→ **Textauszug**:

┄┄┄┄┄┄┄┄┄┄┄┄┄┄┄┄┄┄┄┄

«Europa ohne Christentum kann ich mir nicht vorstellen»
03.05.2024 Baselbiet, Kirche, Gesellschaft, RegionVatikan | Kardinal Koch spricht über die Herausforderungen der katholischen Kirche
Seit 1990 leitet der frühere Bischof von Basel, Kurt Kardinal Koch, das Dikasterium für Ökumene: Wie es um die Verbundenheit der Christen bestellt ist, erläutert er ...
Vatikan | Kardinal Koch spricht über die Herausforderungen der katholischen Kirche
Seit 1990 leitet der frühere Bischof von Basel, Kurt Kardinal Koch, das Dikasterium für Ökumene: Wie es um die Verbundenheit der Christen bestellt ist, erläutert er im Interview. Ausserdem beurteilt er die Situation des Christentums in Europa und die Aufarbeitung der Missbrauchsfälle in der katholischen Kirche.
Thomas Immoos
Herr Kardinal Koch, welche Bedeutung hat die Vereidigung der neuen Schweizergardisten, die jeweils am 6. Mai stattfindet, für den Vatikan?
Kurt Kardinal Koch: Die Vereidigung ist jedes Jahr ein ganz besonderer Anlass und ein grosses Fest. Es ist jedes Mal ein eindrückliches Erlebnis, wenn die jungen Gardisten feierlich ihren Eid ablegen. Bereits tags zuvor werden eine Vesper und das Totengedenken gefeiert. Dieses erinnert an den «Sacco di Roma», die Plünderung Roms durch kaiserliche Truppen im Jahr 1527. Damals sind viele Schweizergardisten gefallen, die den Papst verteidigt haben.
Wie läuft der Gedenktag ab?
Am Morgen des 6. Mai wird die heilige Messe mit dem Kardinalstaatssekretär in der Basilika St. Peter gefeiert. Und am späteren Nachmittag findet dann die eigentliche Vereidigung statt. Für die Schweizergarde ist es bestimmt ein sehr wichtiger Tag im Jahr, vor allem auch für die neuen Gardisten, die vom Papst in einer Audienz empfangen werden.
Die Schweizergarde heute: Ist sie mehr als Touristenattraktion, Fotosujet und Folklore?

┄┄┄┄┄┄┄┄┄┄┄┄┄┄┄┄┄┄┄┄

→ **Bereitgestellte Zeilen**:
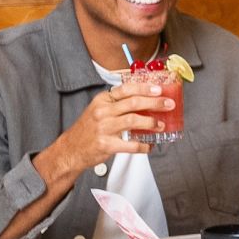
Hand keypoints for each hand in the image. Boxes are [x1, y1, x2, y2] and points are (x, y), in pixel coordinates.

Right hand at [45, 81, 171, 175]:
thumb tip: (147, 100)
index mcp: (102, 100)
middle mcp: (102, 112)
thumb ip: (118, 104)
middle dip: (155, 103)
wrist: (70, 150)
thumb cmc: (88, 129)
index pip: (126, 89)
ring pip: (134, 120)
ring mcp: (104, 128)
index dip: (145, 88)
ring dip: (151, 122)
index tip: (159, 89)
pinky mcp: (106, 145)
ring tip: (161, 125)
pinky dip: (143, 145)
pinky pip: (131, 145)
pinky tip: (149, 145)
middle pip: (134, 103)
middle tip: (169, 104)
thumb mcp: (99, 110)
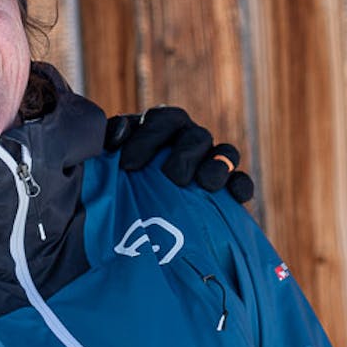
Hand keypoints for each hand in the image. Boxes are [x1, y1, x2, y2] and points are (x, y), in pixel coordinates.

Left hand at [105, 106, 254, 202]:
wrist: (127, 226)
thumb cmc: (115, 187)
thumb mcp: (105, 164)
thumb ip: (106, 144)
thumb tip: (118, 136)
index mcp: (161, 129)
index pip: (163, 120)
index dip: (148, 138)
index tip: (128, 166)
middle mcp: (188, 141)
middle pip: (196, 136)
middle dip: (184, 155)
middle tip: (171, 177)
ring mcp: (211, 163)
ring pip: (225, 153)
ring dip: (217, 167)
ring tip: (205, 184)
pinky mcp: (227, 190)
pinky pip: (241, 182)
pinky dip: (240, 186)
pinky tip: (234, 196)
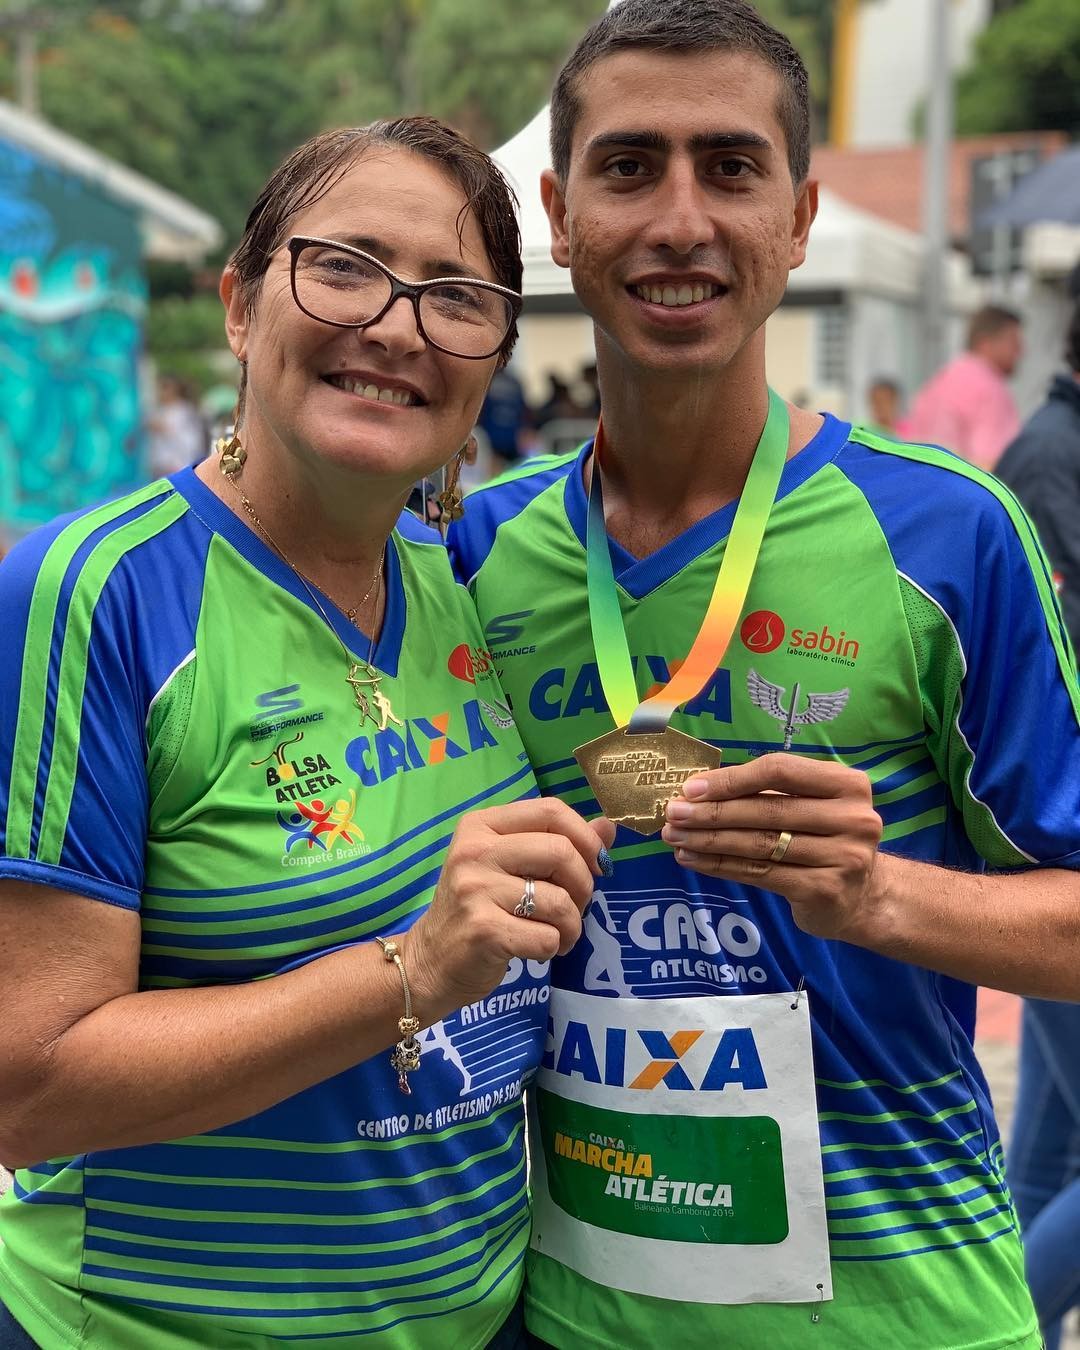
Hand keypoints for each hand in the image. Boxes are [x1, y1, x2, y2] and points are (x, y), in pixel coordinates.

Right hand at [406, 799, 615, 1022]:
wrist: (430, 961)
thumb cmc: (477, 908)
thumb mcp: (510, 867)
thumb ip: (557, 843)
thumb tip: (608, 827)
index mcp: (481, 825)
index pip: (550, 811)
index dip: (585, 837)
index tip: (596, 865)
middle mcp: (474, 851)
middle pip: (560, 852)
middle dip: (584, 886)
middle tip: (575, 907)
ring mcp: (475, 890)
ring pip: (559, 901)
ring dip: (572, 926)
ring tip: (558, 935)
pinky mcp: (482, 930)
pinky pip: (546, 937)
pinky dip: (553, 948)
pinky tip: (536, 950)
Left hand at [660, 754, 883, 941]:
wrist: (862, 898)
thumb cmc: (823, 839)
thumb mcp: (809, 806)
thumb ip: (768, 793)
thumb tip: (696, 790)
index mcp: (846, 784)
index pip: (779, 771)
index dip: (732, 779)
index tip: (691, 788)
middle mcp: (852, 818)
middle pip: (767, 810)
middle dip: (712, 812)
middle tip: (673, 814)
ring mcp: (843, 857)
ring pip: (760, 845)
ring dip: (709, 840)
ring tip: (675, 837)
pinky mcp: (825, 890)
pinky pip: (760, 874)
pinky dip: (721, 866)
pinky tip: (694, 860)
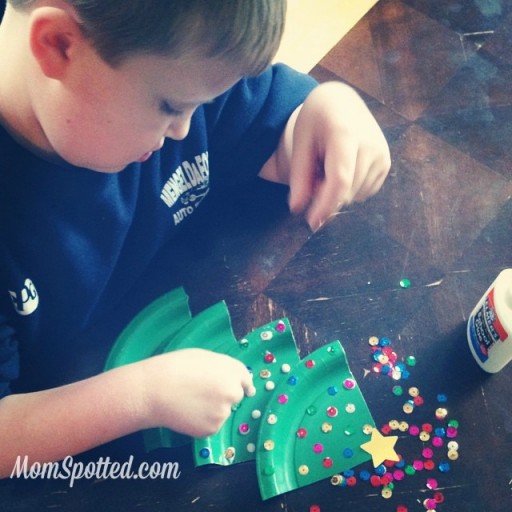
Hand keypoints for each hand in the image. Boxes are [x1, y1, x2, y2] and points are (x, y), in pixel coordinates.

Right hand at [137, 349, 254, 437]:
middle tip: (202, 394)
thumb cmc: (175, 367)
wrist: (155, 390)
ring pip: (222, 412)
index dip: (244, 384)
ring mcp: (223, 412)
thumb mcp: (203, 357)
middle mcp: (233, 391)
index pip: (245, 378)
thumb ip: (221, 367)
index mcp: (232, 370)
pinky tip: (187, 413)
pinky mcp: (212, 429)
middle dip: (224, 396)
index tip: (246, 389)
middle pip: (235, 396)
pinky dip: (202, 422)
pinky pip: (211, 425)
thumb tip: (229, 378)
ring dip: (212, 410)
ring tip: (189, 402)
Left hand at [288, 82, 390, 230]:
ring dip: (336, 193)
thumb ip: (299, 176)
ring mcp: (382, 155)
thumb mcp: (301, 142)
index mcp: (346, 134)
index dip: (326, 205)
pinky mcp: (386, 164)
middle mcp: (371, 145)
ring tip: (326, 166)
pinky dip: (348, 189)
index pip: (340, 179)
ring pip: (353, 196)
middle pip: (346, 191)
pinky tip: (341, 168)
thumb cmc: (316, 121)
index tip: (312, 222)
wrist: (340, 103)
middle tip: (312, 177)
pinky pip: (362, 192)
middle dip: (325, 197)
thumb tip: (297, 209)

┄┄┄┄┄┄┄┄┄┄┄┄┄┄┄┄┄┄┄┄

→ **Aufgabe**: Führe das Interview mit Kardinal Koch über die katholische Kirche im Anschluss an seinen letzten Satz fort. Die Zeilen stehen in keinem Zusammenhang mit dem Interview.

→ **Ergebnis**:
Es gibt im Vatikan zwei Polizeiorganisationen. Da ist auf der einen Seite die Gendarmerie, die eine vatikan-interne Polizei ist, und auf der anderen Seite die Schweizergarde, die vor allem für die Sicherheit des Papstes und die Bewachung der Gebäude zuständig ist. Die Schweizergarde nimmt auch wichtige Ordnungsaufgaben wahr.
Kommen wir zu Ihrem Zuständigkeitsbereich, dem Dikasterium zur Förderung der Einheit der Christen, das man als Ökumene-Ministerium des Vatikans bezeichnen könnte. Wie ist es darum derzeit bestellt?
Meine Antwort hängt davon ab, um welchen ökumenischen Dialog es sich handelt. Mit den Kirchen und kirchlichen Gemeinschaften, die aus den Reformationen hervorgegangen sind, führen wir insgesamt zwölf verschiedene Dialoge, die sehr unterschiedlich gediehen sind. Bisher am fruchtbarsten ist der Dialog mit den Lutheranern gewesen. Mit ihnen hat die katholische Kirche einen Dialog gleich nach dem Abschluss des Zweiten Vatikanischen Konzils begonnen. Inzwischen ist es möglich, den Streit um die Rechtfertigungslehre, die im 16. Jahrhundert die Ursache der Trennung von der katholischen Kirche gewesen war, weitgehend zu überwinden.
Für Nichttheologen: Worum geht es in der Rechtfertigungslehre?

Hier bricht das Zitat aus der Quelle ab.